■ **Passage shown**
- Opening Delimiter -
AUBURN — Cold weather could be the only thing to interrupt a fish-killing algae bloom in Lake Auburn, according to water officials.
State wildlife and local water quality officials began tracking the algae bloom last week, according to John Storer, superintendent of the Auburn Water District.
It’s not a threat to drinking water quality but could harm Auburn’s habitat for lake trout.
“Lake Auburn is a significant lake trout and salmon fishery in Southern Maine,” said Francis Brautigam, regional fisheries biologist for the Maine Department of Inland Fisheries. “These changes, if they persist, will potentially eliminate our ability to manage for lake trout there.”
Warmer water temperatures combined with shore erosion are encouraging the bloom and it won’t go away until temperatures in the lake dip later this fall.
“As an engineer, I wish there was an immediate man-made correcting measure,” Storer said. “I don’t think there’s a magic bullet here, just a long, slow process to correct this.”
Brautigam said higher phosphorous levels in runoff typically feed algae, which collects in the warmer upper layers of lakes and ponds. The algae die, and bacteria eat it as they sink to the lower, colder water levels. Those bacteria use up the available oxygen in the water, leaving little behind for the lake trout that prefer deep, cold waters. The fish suffocate in the water.
- Closing Delimiter -
■ **Task objective**
Write out the entire Lake Auburn algae bloom article word for word. The data that comes next isn't needed.

■ **Excerpted data**
- Opening Delimiter -
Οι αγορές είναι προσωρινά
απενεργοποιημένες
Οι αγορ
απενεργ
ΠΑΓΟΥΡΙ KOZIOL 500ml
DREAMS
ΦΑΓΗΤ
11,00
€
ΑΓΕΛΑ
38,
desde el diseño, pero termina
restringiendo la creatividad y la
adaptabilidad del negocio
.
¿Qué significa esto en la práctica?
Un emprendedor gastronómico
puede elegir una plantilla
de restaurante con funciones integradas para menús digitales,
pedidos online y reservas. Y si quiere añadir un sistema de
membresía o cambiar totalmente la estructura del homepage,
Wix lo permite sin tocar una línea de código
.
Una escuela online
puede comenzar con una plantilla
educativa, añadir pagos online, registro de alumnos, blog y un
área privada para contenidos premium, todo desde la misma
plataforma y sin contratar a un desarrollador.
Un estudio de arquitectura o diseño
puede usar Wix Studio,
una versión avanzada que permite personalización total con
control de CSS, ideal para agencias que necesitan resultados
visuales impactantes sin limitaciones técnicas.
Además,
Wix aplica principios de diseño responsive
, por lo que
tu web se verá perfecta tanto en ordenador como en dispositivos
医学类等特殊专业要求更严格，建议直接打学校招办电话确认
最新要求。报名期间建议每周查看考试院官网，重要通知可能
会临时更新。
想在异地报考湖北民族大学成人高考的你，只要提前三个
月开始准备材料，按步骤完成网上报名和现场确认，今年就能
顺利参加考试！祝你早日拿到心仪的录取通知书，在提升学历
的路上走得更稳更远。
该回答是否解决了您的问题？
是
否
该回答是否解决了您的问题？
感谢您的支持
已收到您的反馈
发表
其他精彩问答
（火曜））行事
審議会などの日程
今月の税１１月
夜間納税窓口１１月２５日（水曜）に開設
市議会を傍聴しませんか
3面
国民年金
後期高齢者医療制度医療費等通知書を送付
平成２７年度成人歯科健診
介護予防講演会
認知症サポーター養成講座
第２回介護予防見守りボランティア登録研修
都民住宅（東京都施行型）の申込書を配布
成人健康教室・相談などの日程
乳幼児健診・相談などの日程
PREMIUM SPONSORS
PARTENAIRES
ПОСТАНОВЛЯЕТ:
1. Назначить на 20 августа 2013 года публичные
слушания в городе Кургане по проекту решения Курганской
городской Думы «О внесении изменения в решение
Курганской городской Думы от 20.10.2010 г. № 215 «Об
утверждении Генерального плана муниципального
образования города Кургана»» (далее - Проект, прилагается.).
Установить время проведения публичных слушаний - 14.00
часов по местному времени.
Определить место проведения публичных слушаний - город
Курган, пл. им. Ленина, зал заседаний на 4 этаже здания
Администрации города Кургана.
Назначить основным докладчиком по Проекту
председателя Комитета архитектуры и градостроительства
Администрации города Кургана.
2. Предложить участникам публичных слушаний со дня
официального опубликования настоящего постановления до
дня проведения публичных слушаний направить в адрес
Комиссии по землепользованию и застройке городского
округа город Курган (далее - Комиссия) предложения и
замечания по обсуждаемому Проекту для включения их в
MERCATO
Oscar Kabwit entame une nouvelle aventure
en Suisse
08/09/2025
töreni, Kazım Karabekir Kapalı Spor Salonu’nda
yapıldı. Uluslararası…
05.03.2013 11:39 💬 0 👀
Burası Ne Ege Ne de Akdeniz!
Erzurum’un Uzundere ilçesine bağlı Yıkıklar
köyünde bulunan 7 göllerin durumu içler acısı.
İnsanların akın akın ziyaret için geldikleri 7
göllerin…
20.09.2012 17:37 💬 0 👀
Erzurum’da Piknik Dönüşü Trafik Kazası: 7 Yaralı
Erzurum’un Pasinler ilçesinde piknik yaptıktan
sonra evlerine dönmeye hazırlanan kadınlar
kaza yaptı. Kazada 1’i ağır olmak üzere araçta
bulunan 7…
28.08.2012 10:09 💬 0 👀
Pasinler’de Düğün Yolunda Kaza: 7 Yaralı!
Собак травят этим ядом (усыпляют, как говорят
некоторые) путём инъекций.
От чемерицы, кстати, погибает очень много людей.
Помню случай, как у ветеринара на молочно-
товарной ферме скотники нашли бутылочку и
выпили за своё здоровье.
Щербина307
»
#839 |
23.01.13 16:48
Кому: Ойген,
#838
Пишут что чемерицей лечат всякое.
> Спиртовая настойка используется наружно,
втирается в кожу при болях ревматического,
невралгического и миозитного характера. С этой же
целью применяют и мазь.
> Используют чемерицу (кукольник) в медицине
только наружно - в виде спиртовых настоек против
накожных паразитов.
- Closing Delimiter -
■ **Result of this exercise**
AUBURN — Cold weather could be the only thing to interrupt a fish-killing algae bloom in Lake Auburn, according to water officials.
State wildlife and local water quality officials began tracking the algae bloom last week, according to John Storer, superintendent of the Auburn Water District.
It’s not a threat to drinking water quality but could harm Auburn’s habitat for lake trout.
“Lake Auburn is a significant lake trout and salmon fishery in Southern Maine,” said Francis Brautigam, regional fisheries biologist for the Maine Department of Inland Fisheries. “These changes, if they persist, will potentially eliminate our ability to manage for lake trout there.”
Warmer water temperatures combined with shore erosion are encouraging the bloom and it won’t go away until temperatures in the lake dip later this fall.
“As an engineer, I wish there was an immediate man-made correcting measure,” Storer said. “I don’t think there’s a magic bullet here, just a long, slow process to correct this.”
Brautigam said higher phosphorous levels in runoff typically feed algae, which collects in the warmer upper layers of lakes and ponds. The algae die, and bacteria eat it as they sink to the lower, colder water levels. Those bacteria use up the available oxygen in the water, leaving little behind for the lake trout that prefer deep, cold waters. The fish suffocate in the water.